Russian courts in 97% of cases mitigate the punishments of participants in the war

In 97% of cases, Russian courts mitigate the punishment for crimes committed by participants in the invasion of Ukraine, which the Russian authorities call a special military operation. This was reported by Vot Tak, whose journalists studied 60 sentences of garrison military courts handed down over the past six months and compared them with sentences handed down on similar charges in civilian courts.

It is noted that in a number of cases, the courts, mitigating the punishment of the accused, took into account not even participation in hostilities, but monetary donations to the Russian army. In one of the sentences, as a mitigating circumstance, the court considered only the intention of the accused to go to war, in another – the participation in the war of the accused’s stepfather.
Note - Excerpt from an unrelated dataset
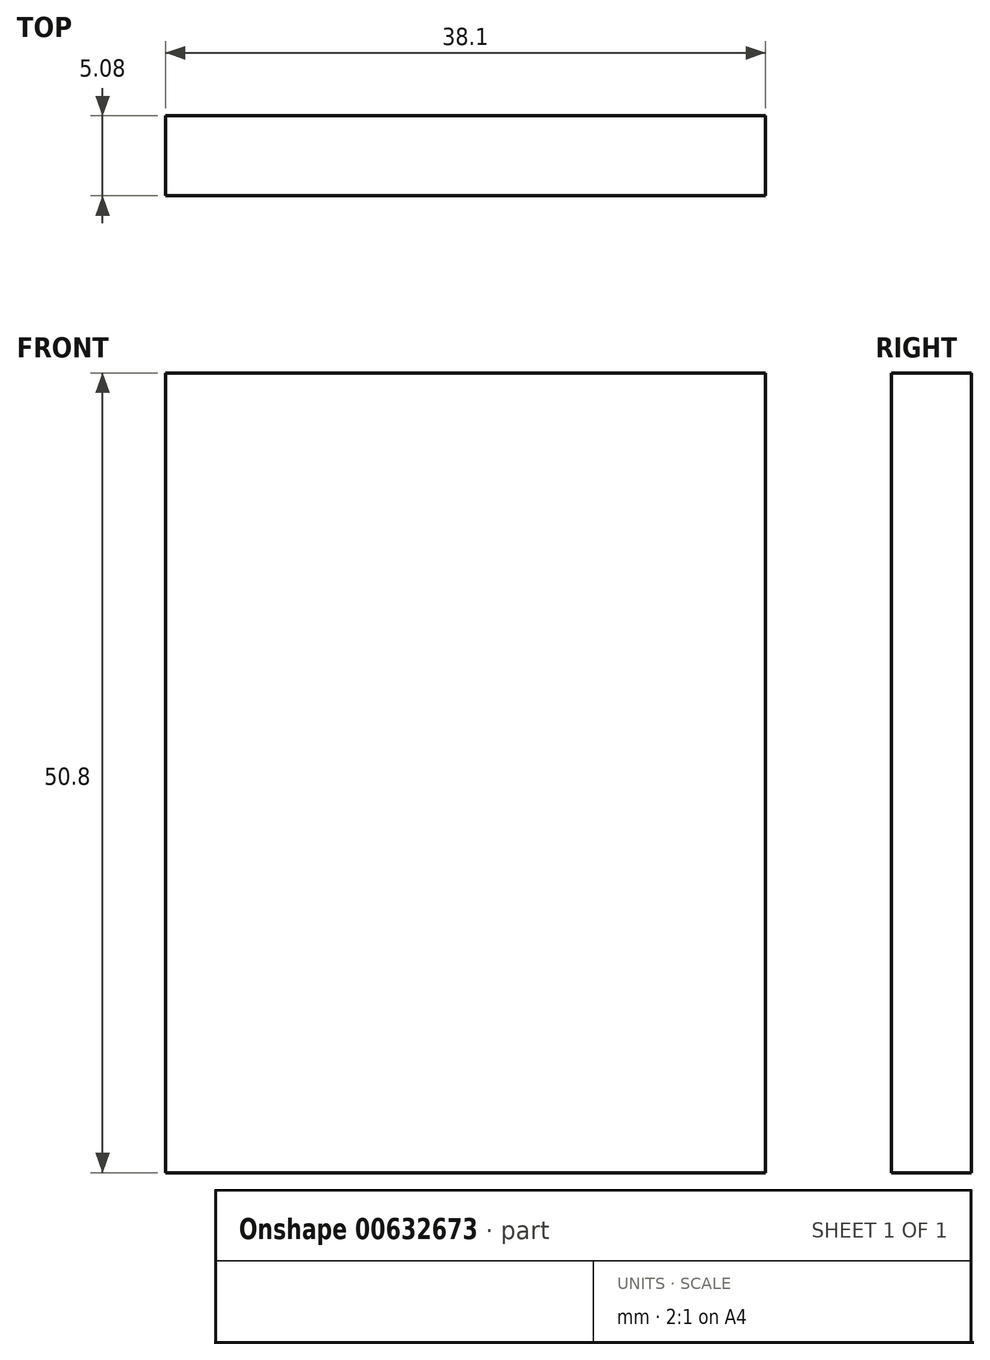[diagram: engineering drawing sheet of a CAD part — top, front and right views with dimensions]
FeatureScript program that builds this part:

Most often, over the past six months, courts have handed down sentences against military personnel on charges of murder, driving a vehicle while intoxicated, as well as acquiring, storing, or transporting narcotics.
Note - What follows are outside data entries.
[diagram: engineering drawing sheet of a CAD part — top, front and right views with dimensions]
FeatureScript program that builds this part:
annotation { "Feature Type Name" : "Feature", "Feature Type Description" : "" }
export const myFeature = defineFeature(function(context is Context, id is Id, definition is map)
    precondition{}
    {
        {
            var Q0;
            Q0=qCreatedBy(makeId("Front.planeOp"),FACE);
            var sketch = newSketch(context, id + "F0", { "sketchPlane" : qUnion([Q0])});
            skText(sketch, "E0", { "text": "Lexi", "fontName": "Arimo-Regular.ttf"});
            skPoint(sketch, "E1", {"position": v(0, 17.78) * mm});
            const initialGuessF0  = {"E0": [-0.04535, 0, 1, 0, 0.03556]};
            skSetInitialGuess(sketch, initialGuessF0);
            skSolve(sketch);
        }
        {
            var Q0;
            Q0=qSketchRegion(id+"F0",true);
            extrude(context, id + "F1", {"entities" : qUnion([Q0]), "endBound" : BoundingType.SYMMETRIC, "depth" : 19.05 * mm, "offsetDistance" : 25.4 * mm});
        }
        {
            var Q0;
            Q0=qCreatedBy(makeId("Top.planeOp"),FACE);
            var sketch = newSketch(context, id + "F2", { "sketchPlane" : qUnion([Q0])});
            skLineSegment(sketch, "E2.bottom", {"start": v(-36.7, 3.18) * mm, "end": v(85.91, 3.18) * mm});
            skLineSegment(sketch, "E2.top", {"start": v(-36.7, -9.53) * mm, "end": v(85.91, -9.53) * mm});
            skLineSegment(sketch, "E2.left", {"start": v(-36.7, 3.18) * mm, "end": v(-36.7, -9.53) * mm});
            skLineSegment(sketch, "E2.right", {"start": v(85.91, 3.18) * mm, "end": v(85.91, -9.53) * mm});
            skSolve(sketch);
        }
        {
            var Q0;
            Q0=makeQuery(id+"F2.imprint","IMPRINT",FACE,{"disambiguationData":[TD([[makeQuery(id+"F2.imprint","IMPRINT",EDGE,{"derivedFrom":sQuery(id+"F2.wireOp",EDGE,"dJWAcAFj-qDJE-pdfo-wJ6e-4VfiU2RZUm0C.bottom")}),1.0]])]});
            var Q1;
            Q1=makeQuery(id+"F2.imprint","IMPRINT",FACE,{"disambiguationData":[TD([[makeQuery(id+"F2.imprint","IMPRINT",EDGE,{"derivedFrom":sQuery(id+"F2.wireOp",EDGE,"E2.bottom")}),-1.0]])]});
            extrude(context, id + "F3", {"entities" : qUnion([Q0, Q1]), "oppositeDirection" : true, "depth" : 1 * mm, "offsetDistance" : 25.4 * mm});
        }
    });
  • Reports of serious crimes, including murder and rape, committed by returnees from the war in Ukraine regularly appear in the mass media. The day before, the Bryansk Garrison Court sentenced a participant in the war to 15 years in prison, found him guilty of violent acts of a sexual nature against his ten-year-old stepdaughter. At the end of August, a court in Volgograd arrested Alexei Khlebnikov, a 35-year-old mercenary of PMC “Wagner” on charges of raping his 13-year-old niece. In August, Wagnerian Igor Sofonov, who had returned from the war and had previously been convicted, was arrested in Karelia on charges of murdering six people. At the end of May, a participant in the war in Ukraine, suspected of raping two schoolgirls aged 10 and 12, was arrested in the Novosibirsk region.